• _RECORDS_
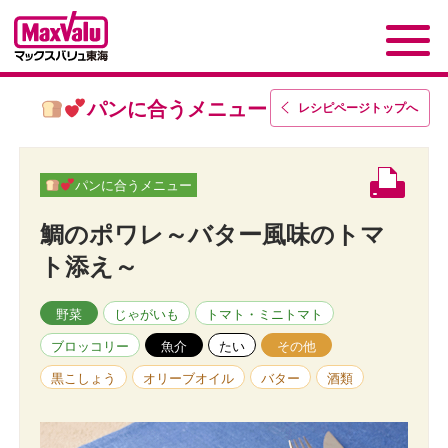
パンに合うメニュー
レシピページトップ
へ
パンに合うメニュー
鯛のポワレ～バター風味のトマ
ト添え～
野菜
じゃがいも
トマト・ミニトマト
ブロッコリー
魚介
たい
その他
黒こしょう
オリーブオイル
バター
酒類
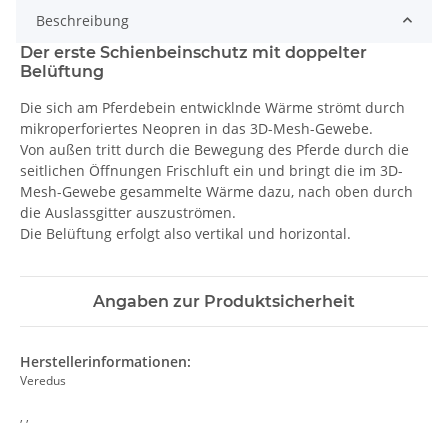
Beschreibung
Der erste Schienbeinschutz mit doppelter
Belüftung
Die sich am Pferdebein entwicklnde Wärme strömt durch
mikroperforiertes Neopren in das 3D-Mesh-Gewebe.
Von außen tritt durch die Bewegung des Pferde durch die
seitlichen Öffnungen Frischluft ein und bringt die im 3D-
Mesh-Gewebe gesammelte Wärme dazu, nach oben durch
die Auslassgitter auszuströmen.
Die Belüftung erfolgt also vertikal und horizontal.
Angaben zur Produktsicherheit
Herstellerinformationen:
Veredus
, ,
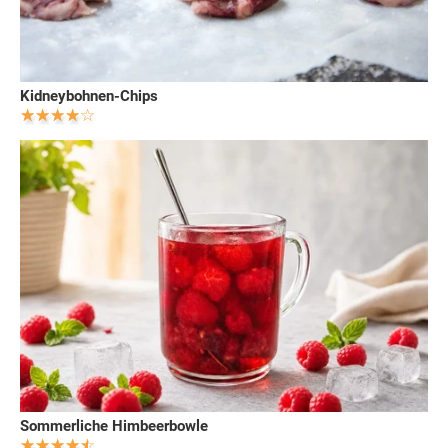
Kidneybohnen-Chips
Sommerliche Himbeerbowle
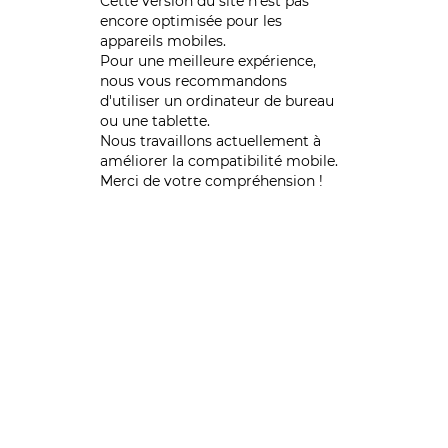
Cette version du site n’est pas
encore optimisée pour les
appareils mobiles.
Pour une meilleure expérience,
nous vous recommandons
d'utiliser un ordinateur de bureau
ou une tablette.
Nous travaillons actuellement à
améliorer la compatibilité mobile.
Merci de votre compréhension !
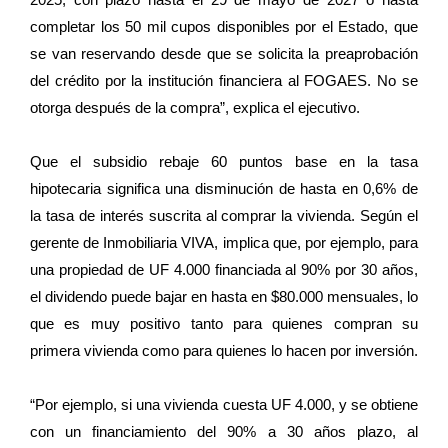
completar los 50 mil cupos disponibles por el Estado, que
se van reservando desde que se solicita la preaprobación
del crédito por la institución financiera al FOGAES. No se
otorga después de la compra”, explica el ejecutivo.
Que el subsidio rebaje 60 puntos base en la tasa
hipotecaria significa una disminución de hasta en 0,6% de
la tasa de interés suscrita al comprar la vivienda. Según el
gerente de Inmobiliaria VIVA, implica que, por ejemplo, para
una propiedad de UF 4.000 financiada al 90% por 30 años,
el dividendo puede bajar en hasta en $80.000 mensuales, lo
que es muy positivo tanto para quienes compran su
primera vivienda como para quienes lo hacen por inversión.
“Por ejemplo, si una vivienda cuesta UF 4.000, y se obtiene
con un financiamiento del 90% a 30 años plazo, al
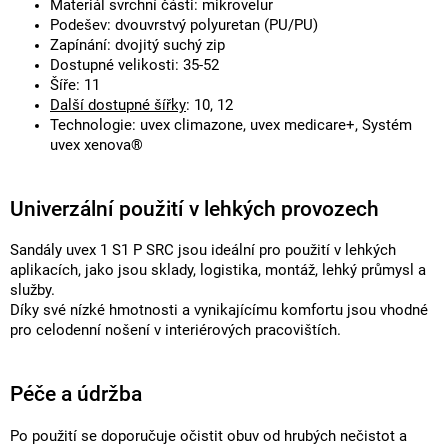
Materiál svrchní části: mikrovelur
Podešev: dvouvrstvý polyuretan (PU/PU)
Zapínání: dvojitý suchý zip
Dostupné velikosti: 35-52
Šíře: 11
Další dostupné šířky
: 10, 12
Technologie: uvex climazone, uvex medicare+, Systém
uvex xenova®
Univerzální použití v lehkých provozech
Sandály uvex 1 S1 P SRC jsou ideální pro použití v lehkých
aplikacích, jako jsou sklady, logistika, montáž, lehký průmysl a
služby.
Díky své nízké hmotnosti a vynikajícímu komfortu jsou vhodné
pro celodenní nošení v interiérových pracovištích.
Péče a údržba
Po použití se doporučuje očistit obuv od hrubých nečistot a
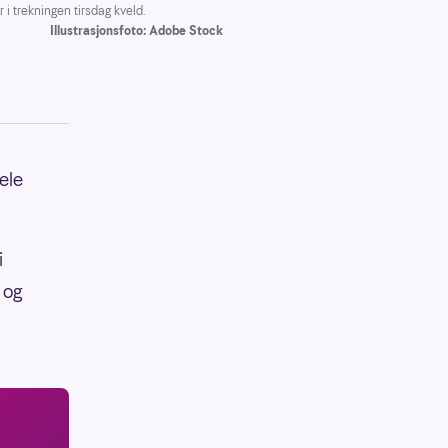
i trekningen tirsdag kveld.
Illustrasjonsfoto: Adobe Stock
ele
i
 og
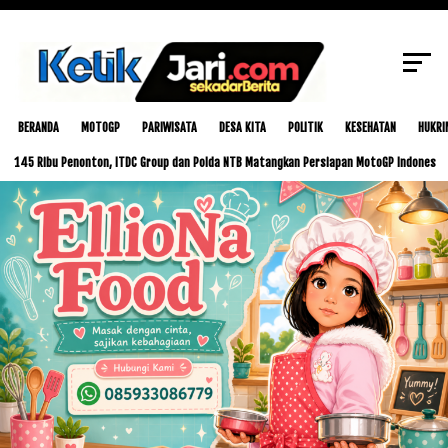
SCROLL TO CONTINUE WITH CONTENT
BERANDA
MOTOGP
PARIWISATA
DESA KITA
POLITIK
KESEHATAN
HUKRI
Ribu Penonton, ITDC Group dan Polda NTB Matangkan Persiapan MotoGP Indonesia 2026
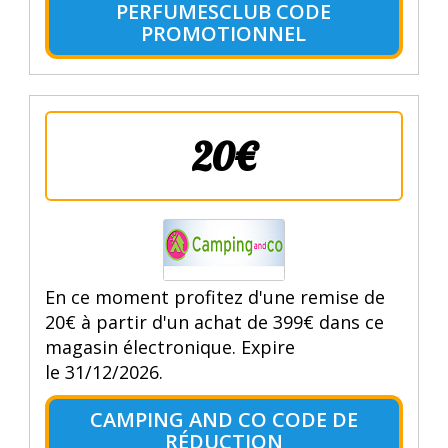
PERFUMESCLUB CODE
PROMOTIONNEL
20€
En ce moment profitez d'une remise de
20€ à partir d'un achat de 399€ dans ce
magasin électronique. Expire
le 31/12/2026.
CAMPING AND CO CODE DE
RÉDUCTION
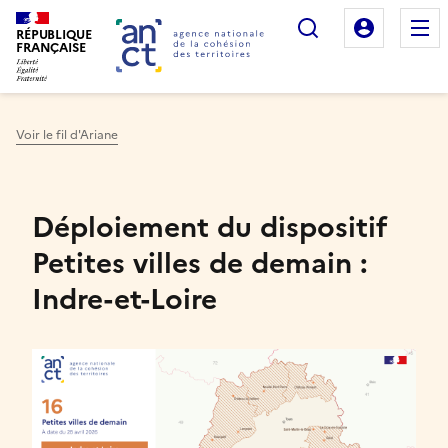
Rechercher
Mon es
RÉPUBLIQUE
FRANÇAISE
Voir le fil d'Ariane
Haut de page
Déploiement du dispositif
Petites villes de demain :
Indre-et-Loire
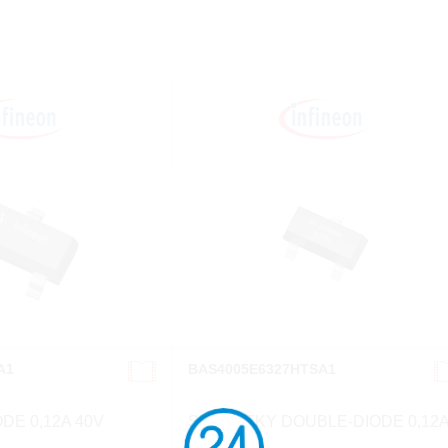
A1
BAS4005E6327HTSA1
DE 0,12A 40V
SCHOTTKY DOUBLE-DIODE 0,12
40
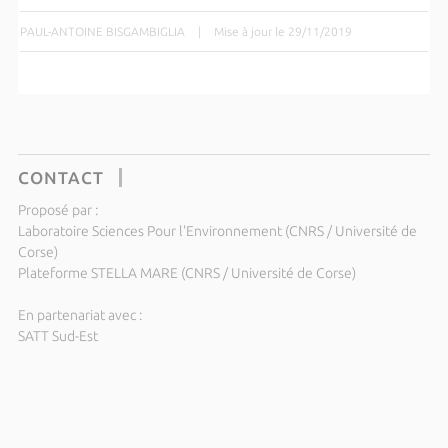
PAUL-ANTOINE BISGAMBIGLIA
|
Mise à jour le 29/11/2019
CONTACT
Proposé par :
Laboratoire Sciences Pour l'Environnement (CNRS / Université de
Corse)
Plateforme STELLA MARE (CNRS / Université de Corse)
En partenariat avec :
SATT Sud-Est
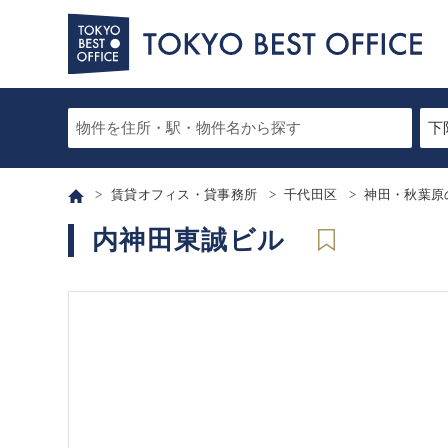
賃貸オフィス・貸事務所
千代田区
神田・秋葉原
内神田東誠ビル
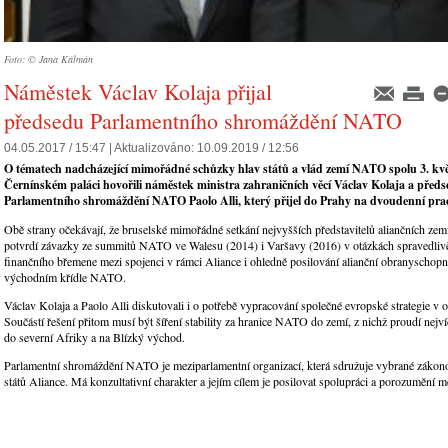
Foto: © Jana Kálmán
Náměstek Václav Kolaja přijal
předsedu Parlamentního shromáždění NATO
04.05.2017 / 15:47 |
Aktualizováno:
10.09.2019 / 12:56
O tématech nadcházející mimořádné schůzky hlav států a vlád zemí NATO spolu 3. kv
Černínském paláci hovořili náměstek ministra zahraničních věcí Václav Kolaja a před
Parlamentního shromáždění NATO Paolo Alli, který přijel do Prahy na dvoudenní pra
Obě strany očekávají, že bruselské mimořádné setkání nejvyšších představitelů aliančních zem
potvrdí závazky ze summitů NATO ve Walesu (2014) i Varšavy (2016) v otázkách spravedlivě
finančního břemene mezi spojenci v rámci Aliance i ohledně posilování alianční obranyschopno
východním křídle NATO.
Václav Kolaja a Paolo Alli diskutovali i o potřebě vypracování společné evropské strategie v o
Součástí řešení přitom musí být šíření stability za hranice NATO do zemí, z nichž proudí nejví
do severní Afriky a na Blízký východ.
Parlamentní shromáždění NATO je meziparlamentní organizací, která sdružuje vybrané zákon
států Aliance. Má konzultativní charakter a jejím cílem je posilovat spolupráci a porozumění 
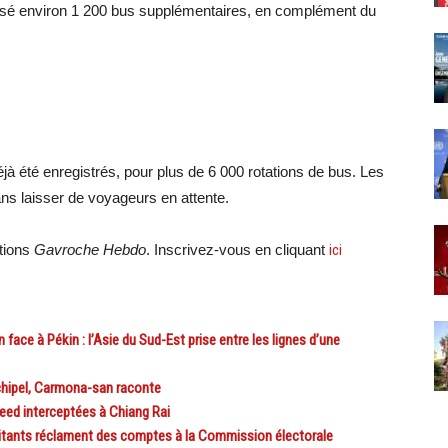
isé environ 1 200 bus supplémentaires, en complément du
jà été enregistrés, pour plus de 6 000 rotations de bus. Les
sans laisser de voyageurs en attente.
ations
Gavroche Hebdo
. Inscrivez-vous en cliquant
ici
ace à Pékin : l’Asie du Sud-Est prise entre les lignes d’une
hipel, Carmona-san raconte
eed interceptées à Chiang Rai
itants réclament des comptes à la Commission électorale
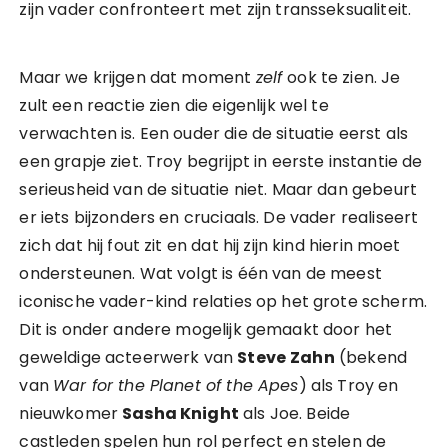
zijn vader confronteert met zijn transseksualiteit.
Maar we krijgen dat moment
zelf
ook te zien. Je
zult een reactie zien die eigenlijk wel te
verwachten is. Een ouder die de situatie eerst als
een grapje ziet. Troy begrijpt in eerste instantie de
serieusheid van de situatie niet. Maar dan gebeurt
er iets bijzonders en cruciaals. De vader realiseert
zich dat hij fout zit en dat hij zijn kind hierin moet
ondersteunen. Wat volgt is één van de meest
iconische vader-kind relaties op het grote scherm.
Dit is onder andere mogelijk gemaakt door het
geweldige acteerwerk van
Steve
Zahn
(bekend
van
War for the Planet of the Apes
) als Troy en
nieuwkomer
Sasha Knight
als Joe. Beide
castleden spelen hun rol perfect en stelen de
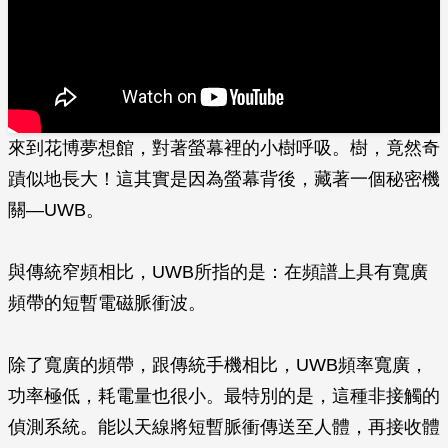
來到花博夢想館，對著螢幕裡的小樹呼吸。樹，竟然奇
蹟似地長大！這其實是因為螢幕背後，藏著一個秘密機
關—UWB。
與傳統窄頻相比，UWB所指的是：在頻譜上具有寬廣
頻帶的短暫電磁脈衝波。
除了寬廣的頻帶，跟傳統手機相比，UWB頻率寬廣，
功率極低，耗電量也很小。最特別的是，這種非接觸的
偵測系統。能以天線將短暫脈衝傳送至人體，再接收體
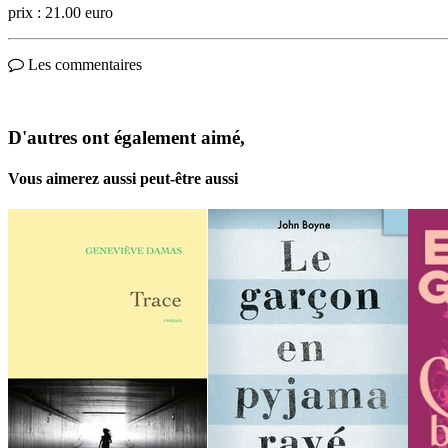
prix : 21.00 euro
Les commentaires
D'autres ont également aimé,
Vous aimerez aussi peut-être aussi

• _TO-DO ITEM_
Output exactly those lines of the data above that run from the line with "SCROLL TO CONTINUE WITH CONTENT" up to and including the line with "východním křídle NATO.". No pictures go in.

• _TASK RESPONSE_
SCROLL TO CONTINUE WITH CONTENT
BERANDA
MOTOGP
PARIWISATA
DESA KITA
POLITIK
KESEHATAN
HUKRI
Ribu Penonton, ITDC Group dan Polda NTB Matangkan Persiapan MotoGP Indonesia 2026
PERFUMESCLUB CODE
PROMOTIONNEL
20€
En ce moment profitez d'une remise de
20€ à partir d'un achat de 399€ dans ce
magasin électronique. Expire
le 31/12/2026.
CAMPING AND CO CODE DE
RÉDUCTION
Rechercher
Mon es
RÉPUBLIQUE
FRANÇAISE
Voir le fil d'Ariane
Haut de page
Déploiement du dispositif
Petites villes de demain :
Indre-et-Loire
A1
BAS4005E6327HTSA1
DE 0,12A 40V
SCHOTTKY DOUBLE-DIODE 0,12
40
PAUL-ANTOINE BISGAMBIGLIA
|
Mise à jour le 29/11/2019
CONTACT
Proposé par :
Laboratoire Sciences Pour l'Environnement (CNRS / Université de
Corse)
Plateforme STELLA MARE (CNRS / Université de Corse)
En partenariat avec :
SATT Sud-Est
賃貸オフィス・貸事務所
千代田区
神田・秋葉原
内神田東誠ビル
Foto: © Jana Kálmán
Náměstek Václav Kolaja přijal
předsedu Parlamentního shromáždění NATO
04.05.2017 / 15:47 |
Aktualizováno:
10.09.2019 / 12:56
O tématech nadcházející mimořádné schůzky hlav států a vlád zemí NATO spolu 3. kv
Černínském paláci hovořili náměstek ministra zahraničních věcí Václav Kolaja a před
Parlamentního shromáždění NATO Paolo Alli, který přijel do Prahy na dvoudenní pra
Obě strany očekávají, že bruselské mimořádné setkání nejvyšších představitelů aliančních zem
potvrdí závazky ze summitů NATO ve Walesu (2014) i Varšavy (2016) v otázkách spravedlivě
finančního břemene mezi spojenci v rámci Aliance i ohledně posilování alianční obranyschopno
východním křídle NATO.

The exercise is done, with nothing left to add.